Aim of the exercise: Give back the line that contains "[411,611,489,628] (see issue" and every following line, exactly as they appear, through the end of the data.

[Revision comparison data]
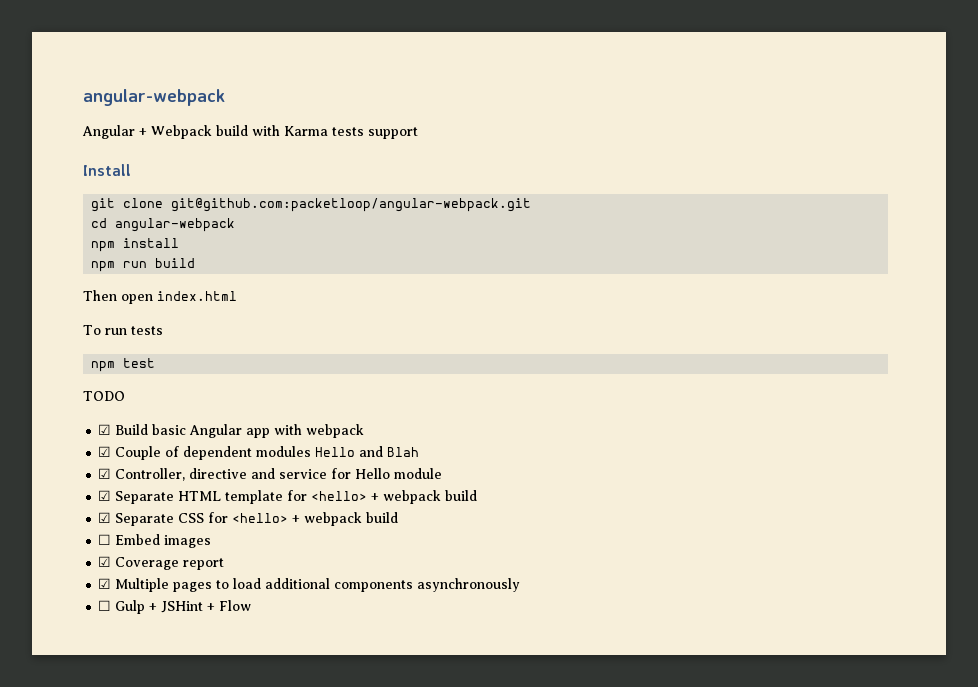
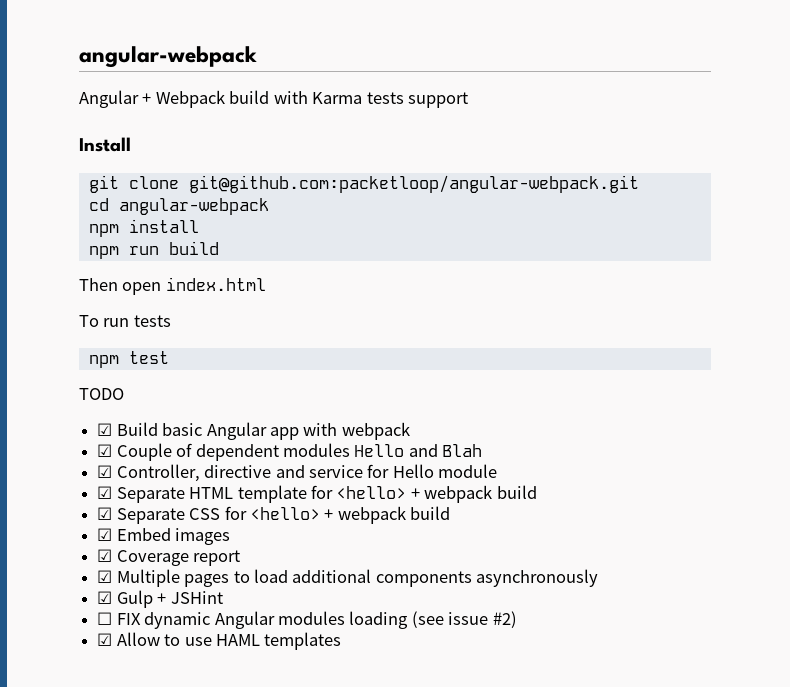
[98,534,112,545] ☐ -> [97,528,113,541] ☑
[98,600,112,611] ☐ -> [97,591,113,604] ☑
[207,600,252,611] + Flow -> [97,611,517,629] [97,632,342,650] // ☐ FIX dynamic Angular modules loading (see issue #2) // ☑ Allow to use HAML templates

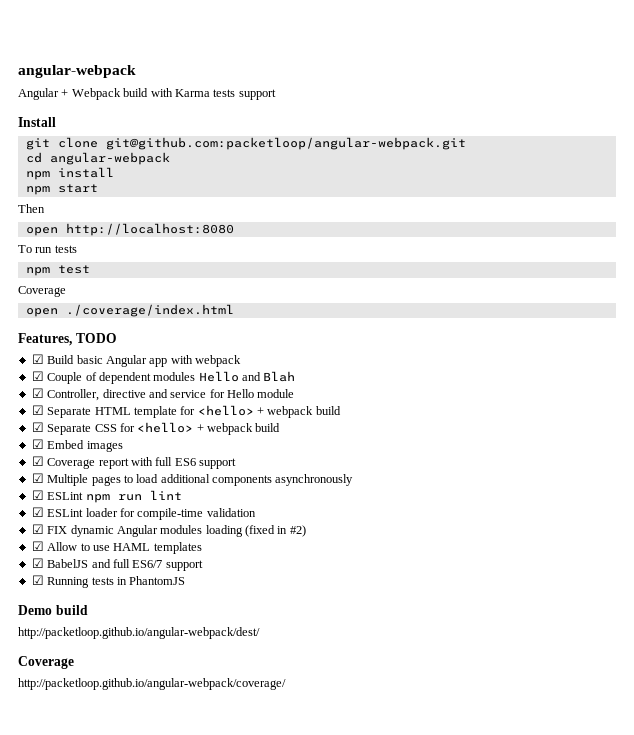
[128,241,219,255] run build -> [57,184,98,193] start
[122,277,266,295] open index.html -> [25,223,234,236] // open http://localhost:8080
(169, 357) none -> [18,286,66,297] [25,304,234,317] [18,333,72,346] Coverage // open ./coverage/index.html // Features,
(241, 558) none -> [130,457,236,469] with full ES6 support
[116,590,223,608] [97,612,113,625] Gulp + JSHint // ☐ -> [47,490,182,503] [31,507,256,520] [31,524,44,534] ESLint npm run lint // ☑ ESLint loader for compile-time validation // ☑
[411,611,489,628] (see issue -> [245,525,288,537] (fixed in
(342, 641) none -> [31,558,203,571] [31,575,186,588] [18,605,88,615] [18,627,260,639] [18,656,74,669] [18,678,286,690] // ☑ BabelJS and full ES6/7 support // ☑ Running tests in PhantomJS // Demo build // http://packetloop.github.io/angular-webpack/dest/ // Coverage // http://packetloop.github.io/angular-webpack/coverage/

Task response:
[411,611,489,628] (see issue -> [245,525,288,537] (fixed in
(342, 641) none -> [31,558,203,571] [31,575,186,588] [18,605,88,615] [18,627,260,639] [18,656,74,669] [18,678,286,690] // ☑ BabelJS and full ES6/7 support // ☑ Running tests in PhantomJS // Demo build // http://packetloop.github.io/angular-webpack/dest/ // Coverage // http://packetloop.github.io/angular-webpack/coverage/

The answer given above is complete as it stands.